Historical Society exhibits "Our Home."
Historical Society exhibits "Our Home."

By RICHARD SCHROEDER

Museum Chairman

The museum exhibit, Our Home, is set as a front porch which was a standard feature of homes in the early 1900's - before air conditioning -- when a glass of lemonade and a visit by neighbors was the standard evening for many people. The display contains items commonly found in these homes. Nearly all of the items show durability which was the most valued feature of home and kitchen items. Nothing was simply thrown away when it was broken -- it was repaired. The Hill Hardware in California would always attempt to repair something before offering to sell you a new one. Repair kits were sold for many items.

In the center of this broad exhibit is a miniature home as it might have been in the early 1900's. Grandmother is knitting and telling her granddaughter stories while grandfather sits at the kitchen table reading his Bible while the blackberry pie cools. The sink has a hand pump and waste water was caught in a bucket and could be used to settle the dust or slosh the porch. Braided rugs adorned the floors. The "sad irons" were heated on the wood stove. The new brass bed replaces the old walnut bed now stored in the attic.

The clippers and razors remind us that haircuts were done at home and without electricity. A worn ladies shoe is shown being repaired at home. The exhibit shows an ad for a mouse trap that ladies could manage. Vegetables grown in the home garden and canned was an important chore. Mrs. Tising, from High Point, is shown with her many ribbons from the fair for her canned goods. Some people bottled their homemade root beer and ketchup.

Homemade soap made from wood ashes and lye was used for laundry and bathing. On Saturday nights water was hand pumped from a well or cistern and heated on a wood stove. Bathing was done in the kitchen in winter where the wood cook stove kept the room warm. The youngest, or cleanest, were bathed first and the rest shared the bath water. Water was scarce in dry years and never wasted. Under the display is the chamber pot that was kept under each bed. It was a long, dark trip to the out house at night. A rug beater or a broom kept the rugs clean and clothes were washed on a wash board. There was no electricity for a vacuum sweeper or a washing machine. A coal-oil lamp was the common source of lighting before rural electric service began as one of the New Deal programs of the F.D.R. era in the 1930's.

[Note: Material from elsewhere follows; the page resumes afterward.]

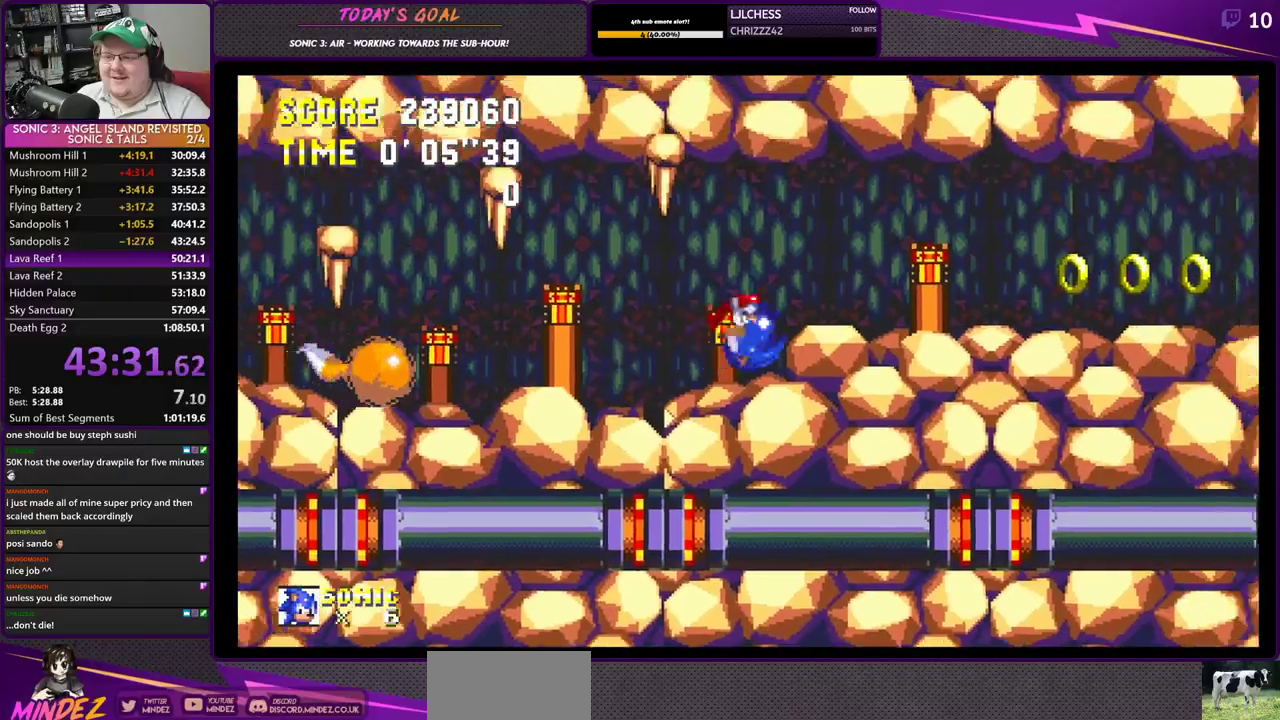
{"buttons": ["DPAD_RIGHT"], "right_stick": "center", "events": []}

Near this display is a smaller exhibit that features many kinds of needlework, a treadle sewing machine and a hand cranked wall telephone -- all standard home appliances. In this display is an obituary of a woman who's claim to fame was her talent for sewing and mending.

There are quotations in the displays from the W. W. Miller Farm Journal that describes the daily chores and community life as experienced by a family near McGirk in 1915. This delightful journal is for sale at the genealogy library at the Cultural Heritage Center.